No.42 Local Political Priorities during Tunisia’s First Democratic Municipal Elections
Alexandra Domike Blackman, Julia Clark, and Aytuğ Şaşmaz
Abstract
In May 2018, Tunisia held the country’s first democratic local elections to elect representatives to the country’s 350 municipal councils. Democratic consolidation depends, in part, on the development of municipal councils that can aggregate and process diverse societal interests at the local level, as well as on the ability of political candidates and politicians to represent and respond to citizens’ priorities. In this paper, we examine the local development priorities of candidates and citizens. We find that, overall, the municipal election candidates’ local priorities for governance do broadly correspond to those of citizens.
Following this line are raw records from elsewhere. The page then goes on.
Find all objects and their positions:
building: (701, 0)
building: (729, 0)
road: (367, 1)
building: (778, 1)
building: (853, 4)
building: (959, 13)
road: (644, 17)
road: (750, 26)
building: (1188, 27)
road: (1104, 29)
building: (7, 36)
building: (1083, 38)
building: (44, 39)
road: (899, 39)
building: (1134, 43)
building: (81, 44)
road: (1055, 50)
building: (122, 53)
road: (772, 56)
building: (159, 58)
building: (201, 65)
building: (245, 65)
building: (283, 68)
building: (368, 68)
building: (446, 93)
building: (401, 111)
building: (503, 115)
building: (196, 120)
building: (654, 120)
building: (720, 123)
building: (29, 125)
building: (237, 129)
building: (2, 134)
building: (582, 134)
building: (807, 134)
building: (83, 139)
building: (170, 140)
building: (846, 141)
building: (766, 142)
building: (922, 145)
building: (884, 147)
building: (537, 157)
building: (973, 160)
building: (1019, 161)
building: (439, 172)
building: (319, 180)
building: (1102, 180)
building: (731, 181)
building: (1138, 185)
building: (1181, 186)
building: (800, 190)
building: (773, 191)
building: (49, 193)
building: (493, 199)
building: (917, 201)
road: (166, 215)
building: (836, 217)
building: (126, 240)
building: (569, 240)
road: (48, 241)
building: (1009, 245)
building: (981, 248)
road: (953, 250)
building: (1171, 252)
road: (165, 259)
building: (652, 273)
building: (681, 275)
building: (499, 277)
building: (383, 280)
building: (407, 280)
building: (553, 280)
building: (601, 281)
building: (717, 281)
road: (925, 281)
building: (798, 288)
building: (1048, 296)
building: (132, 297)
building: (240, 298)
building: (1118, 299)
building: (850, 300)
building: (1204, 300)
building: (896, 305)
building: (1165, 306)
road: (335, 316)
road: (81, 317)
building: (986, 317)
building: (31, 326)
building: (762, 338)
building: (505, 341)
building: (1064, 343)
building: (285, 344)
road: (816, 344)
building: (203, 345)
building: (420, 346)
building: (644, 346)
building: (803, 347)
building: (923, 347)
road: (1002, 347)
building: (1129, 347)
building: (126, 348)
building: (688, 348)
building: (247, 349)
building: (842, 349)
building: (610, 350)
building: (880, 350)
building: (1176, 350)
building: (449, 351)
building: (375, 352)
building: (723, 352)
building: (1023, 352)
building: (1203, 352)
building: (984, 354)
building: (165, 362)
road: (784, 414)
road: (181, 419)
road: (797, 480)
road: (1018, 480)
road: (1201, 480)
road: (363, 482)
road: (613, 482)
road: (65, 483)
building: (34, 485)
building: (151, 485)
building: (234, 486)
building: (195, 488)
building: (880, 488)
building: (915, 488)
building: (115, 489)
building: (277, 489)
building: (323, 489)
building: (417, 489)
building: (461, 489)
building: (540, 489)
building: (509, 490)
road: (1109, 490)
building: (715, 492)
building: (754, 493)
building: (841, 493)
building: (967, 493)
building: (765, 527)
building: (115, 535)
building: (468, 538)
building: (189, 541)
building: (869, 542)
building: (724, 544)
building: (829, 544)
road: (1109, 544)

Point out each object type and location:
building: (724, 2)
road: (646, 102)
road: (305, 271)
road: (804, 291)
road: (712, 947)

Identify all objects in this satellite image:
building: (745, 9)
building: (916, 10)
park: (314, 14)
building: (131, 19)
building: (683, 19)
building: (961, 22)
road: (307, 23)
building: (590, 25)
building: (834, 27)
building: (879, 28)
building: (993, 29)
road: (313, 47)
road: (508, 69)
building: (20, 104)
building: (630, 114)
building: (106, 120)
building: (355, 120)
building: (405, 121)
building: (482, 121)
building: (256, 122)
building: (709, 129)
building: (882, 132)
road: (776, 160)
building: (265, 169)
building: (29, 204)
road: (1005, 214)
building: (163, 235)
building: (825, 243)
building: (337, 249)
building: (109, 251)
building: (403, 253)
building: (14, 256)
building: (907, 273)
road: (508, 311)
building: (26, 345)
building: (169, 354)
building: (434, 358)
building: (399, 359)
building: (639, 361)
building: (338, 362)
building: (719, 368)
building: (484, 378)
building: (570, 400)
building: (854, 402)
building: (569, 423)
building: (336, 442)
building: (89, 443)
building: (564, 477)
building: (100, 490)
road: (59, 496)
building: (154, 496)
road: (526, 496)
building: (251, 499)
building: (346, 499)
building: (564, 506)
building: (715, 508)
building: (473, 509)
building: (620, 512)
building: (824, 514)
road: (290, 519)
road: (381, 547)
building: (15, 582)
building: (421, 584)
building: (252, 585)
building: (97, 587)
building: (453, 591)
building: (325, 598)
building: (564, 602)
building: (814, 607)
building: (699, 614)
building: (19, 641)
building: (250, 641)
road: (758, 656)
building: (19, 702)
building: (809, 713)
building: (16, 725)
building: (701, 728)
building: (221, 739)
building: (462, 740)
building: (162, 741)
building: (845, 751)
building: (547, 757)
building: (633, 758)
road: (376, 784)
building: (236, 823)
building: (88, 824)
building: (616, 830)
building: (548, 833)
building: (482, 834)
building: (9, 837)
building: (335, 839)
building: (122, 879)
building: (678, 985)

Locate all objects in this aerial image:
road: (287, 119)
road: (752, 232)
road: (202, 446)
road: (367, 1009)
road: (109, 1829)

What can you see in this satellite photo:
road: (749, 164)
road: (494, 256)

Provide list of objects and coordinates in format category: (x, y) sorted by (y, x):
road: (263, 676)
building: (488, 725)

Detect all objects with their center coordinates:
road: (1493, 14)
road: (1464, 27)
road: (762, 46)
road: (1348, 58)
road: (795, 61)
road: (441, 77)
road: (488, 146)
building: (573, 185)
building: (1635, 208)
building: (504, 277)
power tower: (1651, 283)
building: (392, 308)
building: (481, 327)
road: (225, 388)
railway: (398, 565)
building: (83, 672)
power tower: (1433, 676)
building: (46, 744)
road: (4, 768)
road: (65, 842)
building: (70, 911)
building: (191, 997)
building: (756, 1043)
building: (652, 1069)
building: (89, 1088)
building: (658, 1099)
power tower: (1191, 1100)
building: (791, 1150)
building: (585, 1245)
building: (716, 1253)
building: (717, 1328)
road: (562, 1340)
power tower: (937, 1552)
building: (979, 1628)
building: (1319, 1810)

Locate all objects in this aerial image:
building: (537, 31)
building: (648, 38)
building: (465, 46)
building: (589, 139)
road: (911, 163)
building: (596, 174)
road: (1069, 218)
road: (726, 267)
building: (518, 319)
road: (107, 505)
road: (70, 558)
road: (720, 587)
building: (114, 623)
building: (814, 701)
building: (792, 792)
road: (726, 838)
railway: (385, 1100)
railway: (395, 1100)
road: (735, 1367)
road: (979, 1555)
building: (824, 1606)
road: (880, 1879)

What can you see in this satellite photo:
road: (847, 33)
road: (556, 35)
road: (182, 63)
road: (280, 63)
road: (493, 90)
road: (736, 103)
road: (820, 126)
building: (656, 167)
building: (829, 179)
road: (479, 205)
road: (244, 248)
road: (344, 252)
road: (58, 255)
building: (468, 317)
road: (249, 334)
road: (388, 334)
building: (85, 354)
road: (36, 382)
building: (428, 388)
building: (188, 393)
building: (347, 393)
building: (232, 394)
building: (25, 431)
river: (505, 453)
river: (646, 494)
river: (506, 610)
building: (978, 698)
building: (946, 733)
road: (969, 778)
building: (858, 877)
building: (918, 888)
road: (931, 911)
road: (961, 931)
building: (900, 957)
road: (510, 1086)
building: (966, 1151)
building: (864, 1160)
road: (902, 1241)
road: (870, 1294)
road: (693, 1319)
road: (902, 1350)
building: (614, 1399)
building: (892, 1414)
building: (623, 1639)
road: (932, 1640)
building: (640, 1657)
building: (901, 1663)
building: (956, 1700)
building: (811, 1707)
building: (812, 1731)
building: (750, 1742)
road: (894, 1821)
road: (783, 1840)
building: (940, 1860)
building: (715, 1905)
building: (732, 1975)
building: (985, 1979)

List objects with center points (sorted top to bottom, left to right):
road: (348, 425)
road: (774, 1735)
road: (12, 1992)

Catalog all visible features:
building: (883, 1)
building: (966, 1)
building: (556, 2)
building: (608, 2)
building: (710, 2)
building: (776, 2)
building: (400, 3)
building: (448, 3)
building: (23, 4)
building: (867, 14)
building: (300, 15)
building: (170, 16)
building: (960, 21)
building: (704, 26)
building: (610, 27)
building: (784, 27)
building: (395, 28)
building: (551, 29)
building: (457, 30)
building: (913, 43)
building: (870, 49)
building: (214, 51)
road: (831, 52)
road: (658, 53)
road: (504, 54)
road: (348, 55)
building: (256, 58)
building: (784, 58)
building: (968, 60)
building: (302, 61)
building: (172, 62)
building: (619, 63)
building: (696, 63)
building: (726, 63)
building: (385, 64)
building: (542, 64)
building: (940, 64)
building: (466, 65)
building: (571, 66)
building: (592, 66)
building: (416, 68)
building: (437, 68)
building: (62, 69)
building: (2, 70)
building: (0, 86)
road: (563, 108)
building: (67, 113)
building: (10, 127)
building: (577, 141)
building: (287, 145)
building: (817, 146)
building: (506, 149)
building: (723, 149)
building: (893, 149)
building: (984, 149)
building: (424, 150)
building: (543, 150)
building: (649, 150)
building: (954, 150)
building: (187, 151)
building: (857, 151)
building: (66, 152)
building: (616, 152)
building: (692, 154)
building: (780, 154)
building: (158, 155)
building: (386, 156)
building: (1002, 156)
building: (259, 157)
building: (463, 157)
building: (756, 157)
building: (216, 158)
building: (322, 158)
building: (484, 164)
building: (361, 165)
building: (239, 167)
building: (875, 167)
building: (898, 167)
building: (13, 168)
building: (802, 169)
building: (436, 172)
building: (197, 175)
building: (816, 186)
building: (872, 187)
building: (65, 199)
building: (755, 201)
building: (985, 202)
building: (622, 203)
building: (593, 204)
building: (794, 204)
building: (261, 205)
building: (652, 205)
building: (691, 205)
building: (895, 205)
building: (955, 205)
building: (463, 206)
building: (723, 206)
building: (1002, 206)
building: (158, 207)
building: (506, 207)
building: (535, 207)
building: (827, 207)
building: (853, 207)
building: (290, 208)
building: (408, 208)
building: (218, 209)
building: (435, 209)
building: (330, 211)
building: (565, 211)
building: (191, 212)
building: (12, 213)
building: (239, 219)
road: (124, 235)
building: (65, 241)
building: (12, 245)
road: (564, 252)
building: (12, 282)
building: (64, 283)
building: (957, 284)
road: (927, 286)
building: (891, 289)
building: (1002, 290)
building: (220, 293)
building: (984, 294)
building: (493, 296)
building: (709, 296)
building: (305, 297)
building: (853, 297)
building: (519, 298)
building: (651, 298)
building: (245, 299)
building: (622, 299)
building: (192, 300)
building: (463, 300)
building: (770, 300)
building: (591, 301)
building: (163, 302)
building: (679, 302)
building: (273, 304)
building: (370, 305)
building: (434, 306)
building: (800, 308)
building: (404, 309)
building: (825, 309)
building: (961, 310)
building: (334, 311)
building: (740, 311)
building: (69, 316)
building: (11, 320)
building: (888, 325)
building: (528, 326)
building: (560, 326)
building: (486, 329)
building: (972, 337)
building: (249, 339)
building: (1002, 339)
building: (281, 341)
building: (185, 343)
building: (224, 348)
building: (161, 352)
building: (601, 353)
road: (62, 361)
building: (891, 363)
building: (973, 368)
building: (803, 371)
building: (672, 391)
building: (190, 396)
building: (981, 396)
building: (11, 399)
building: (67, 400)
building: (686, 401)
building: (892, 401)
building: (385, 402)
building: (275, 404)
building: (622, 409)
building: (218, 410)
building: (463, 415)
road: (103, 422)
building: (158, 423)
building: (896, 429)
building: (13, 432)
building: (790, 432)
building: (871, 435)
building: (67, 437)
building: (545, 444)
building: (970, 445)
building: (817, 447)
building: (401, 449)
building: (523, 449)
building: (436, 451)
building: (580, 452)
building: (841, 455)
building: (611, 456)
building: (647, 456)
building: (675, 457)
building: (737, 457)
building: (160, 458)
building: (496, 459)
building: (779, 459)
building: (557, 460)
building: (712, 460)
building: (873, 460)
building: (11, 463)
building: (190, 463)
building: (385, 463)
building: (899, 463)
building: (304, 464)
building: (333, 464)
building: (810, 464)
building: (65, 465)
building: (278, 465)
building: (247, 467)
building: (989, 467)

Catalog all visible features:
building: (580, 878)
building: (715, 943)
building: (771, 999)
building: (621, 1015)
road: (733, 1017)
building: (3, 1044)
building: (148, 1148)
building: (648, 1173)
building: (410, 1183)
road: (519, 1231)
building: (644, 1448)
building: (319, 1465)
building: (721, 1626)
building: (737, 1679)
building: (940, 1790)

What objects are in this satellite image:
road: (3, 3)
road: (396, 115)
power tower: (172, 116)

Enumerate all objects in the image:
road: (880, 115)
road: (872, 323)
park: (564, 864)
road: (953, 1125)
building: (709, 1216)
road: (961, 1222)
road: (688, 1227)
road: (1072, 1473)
For both candidates and citizens, the top four local issues are local roads, waste and the environment, local jobs, and security. Given the use of gender and age electoral quotas, we also examine how individual-level characteristics, such as gender and age, are correlated with the local development priorities of candidates and citizens. We find that women and youth do hold different priorities than their older and male counterparts, both at the citizen and candidate level. Accordingly, the quotas may improve substantive as well as descriptive representation. Finally, we examine the congruence of candidate and citizen priorities. We find a notable gap in local political priorities between candidates and citizens, particularly over employment and local security issues: citizens place a greater emphasis on employment than candidates and candidates place a greater emphasis on security. Drawing on interviews with municipal council candidates and surveys of both candidates and citizens, we argue that these differences result from the patterns of selection into political candidacy and confusion over the mandate of local councillors.